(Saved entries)

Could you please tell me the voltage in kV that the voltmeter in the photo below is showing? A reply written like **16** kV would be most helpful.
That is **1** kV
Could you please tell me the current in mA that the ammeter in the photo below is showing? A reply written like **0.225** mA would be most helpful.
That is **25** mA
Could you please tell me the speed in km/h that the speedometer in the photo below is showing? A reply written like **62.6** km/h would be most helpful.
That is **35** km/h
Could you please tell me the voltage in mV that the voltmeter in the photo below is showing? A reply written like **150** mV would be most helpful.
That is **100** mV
...
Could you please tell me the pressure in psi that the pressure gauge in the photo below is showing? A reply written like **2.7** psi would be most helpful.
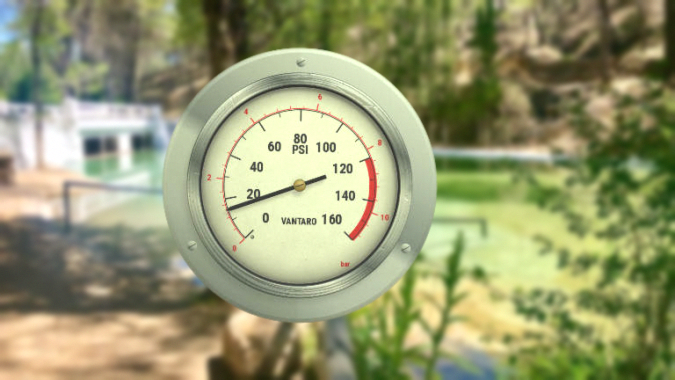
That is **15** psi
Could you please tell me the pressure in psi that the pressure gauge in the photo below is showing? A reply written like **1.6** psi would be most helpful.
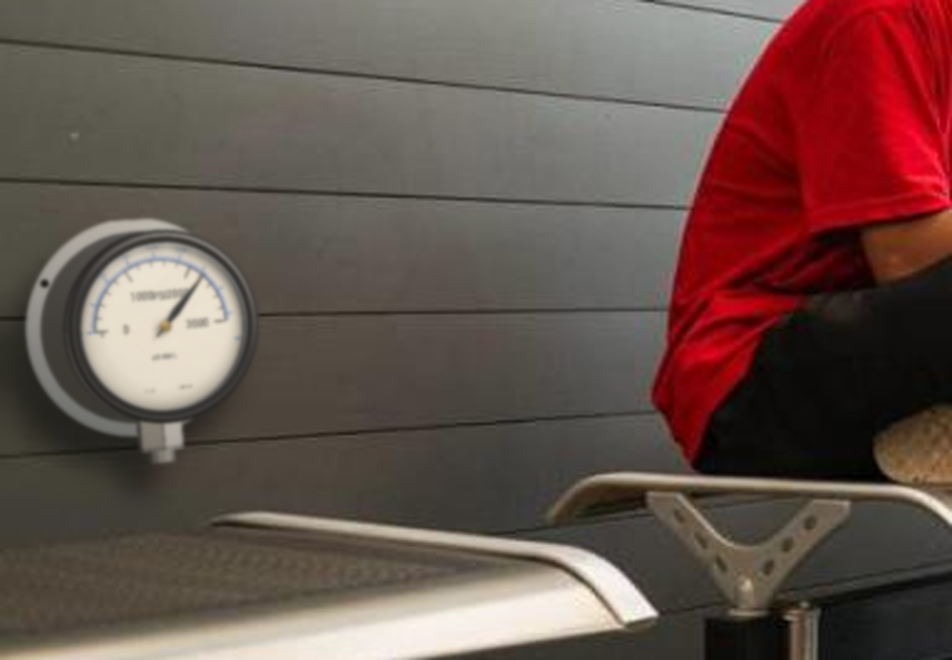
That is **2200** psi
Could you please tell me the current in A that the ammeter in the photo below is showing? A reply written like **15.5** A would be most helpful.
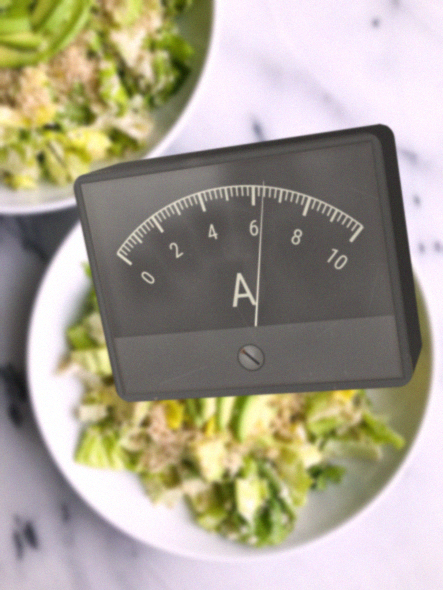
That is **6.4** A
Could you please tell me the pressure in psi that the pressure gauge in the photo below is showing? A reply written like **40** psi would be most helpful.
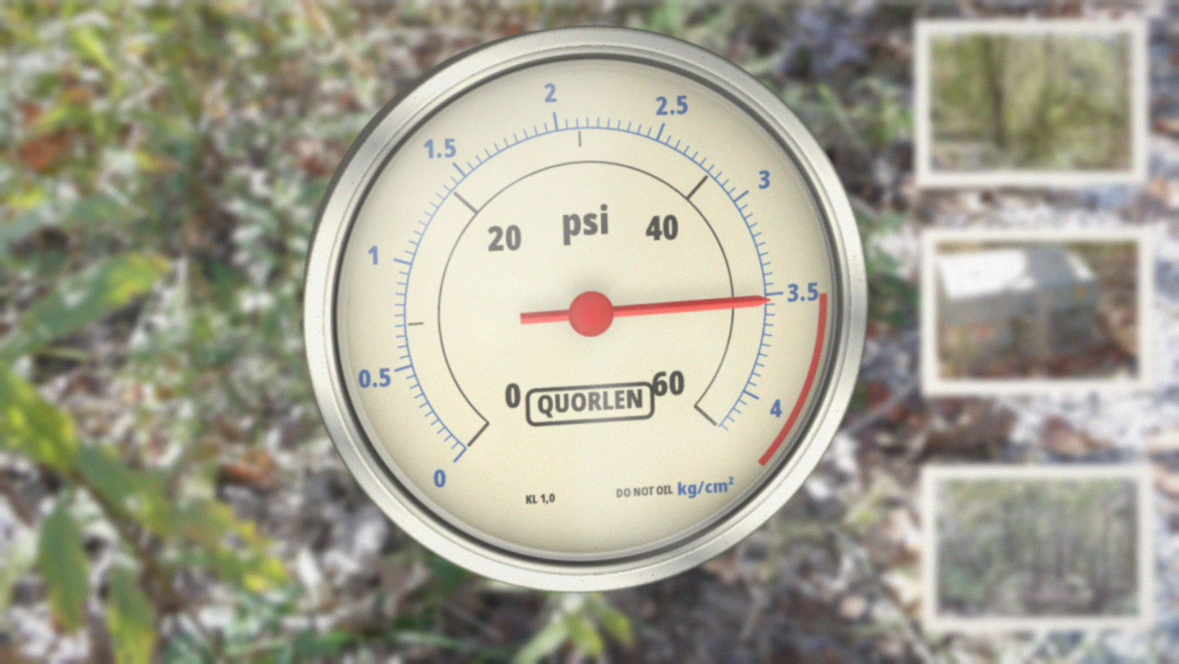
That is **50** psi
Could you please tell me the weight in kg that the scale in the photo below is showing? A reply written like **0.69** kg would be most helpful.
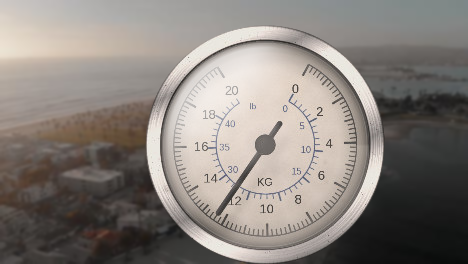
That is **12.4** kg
--
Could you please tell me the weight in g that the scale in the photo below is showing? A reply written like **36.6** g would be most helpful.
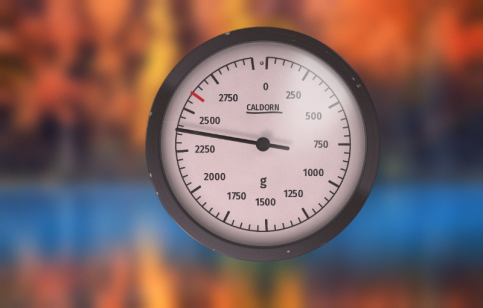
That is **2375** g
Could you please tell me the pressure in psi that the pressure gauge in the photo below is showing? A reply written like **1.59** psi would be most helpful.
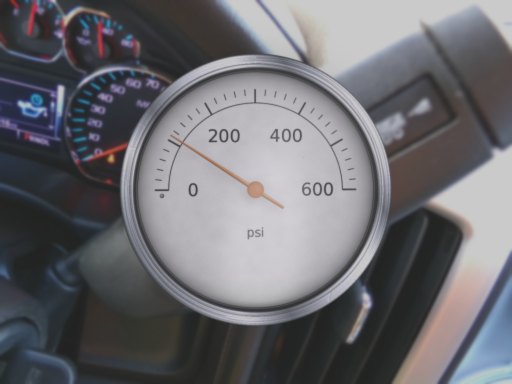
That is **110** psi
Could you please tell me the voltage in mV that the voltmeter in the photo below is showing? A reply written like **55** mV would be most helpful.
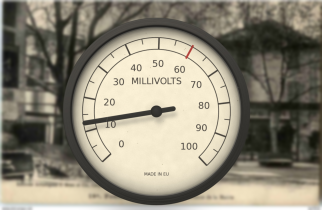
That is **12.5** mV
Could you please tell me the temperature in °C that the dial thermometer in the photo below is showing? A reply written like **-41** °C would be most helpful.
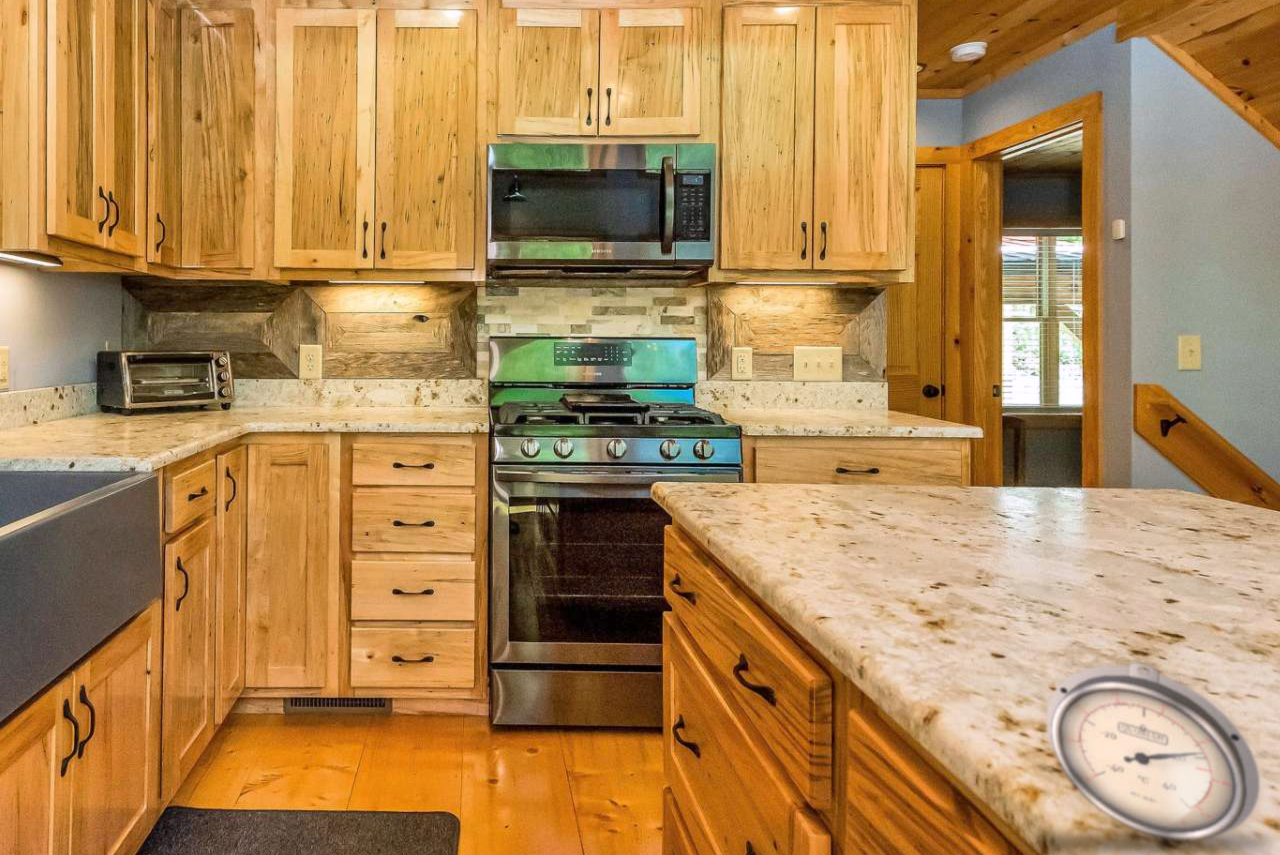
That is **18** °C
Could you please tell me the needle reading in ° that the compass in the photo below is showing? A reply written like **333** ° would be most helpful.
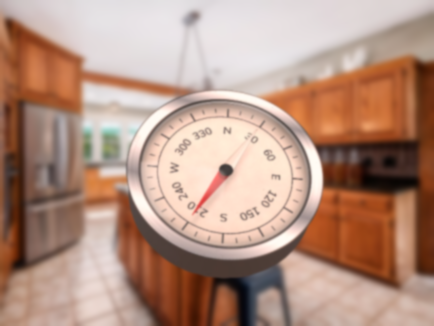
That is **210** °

**Exercise prompt**:
Present the lines from the one containing "like **55** mV would be most helpful." through the one containing "That is **12.5** mV", inclusive, as a numbered list, skipping any blank lines and leaving the pictures out.

**Output of the task**:
1. Could you please tell me the voltage in mV that the voltmeter in the photo below is showing? A reply written like **55** mV would be most helpful.
2. That is **12.5** mV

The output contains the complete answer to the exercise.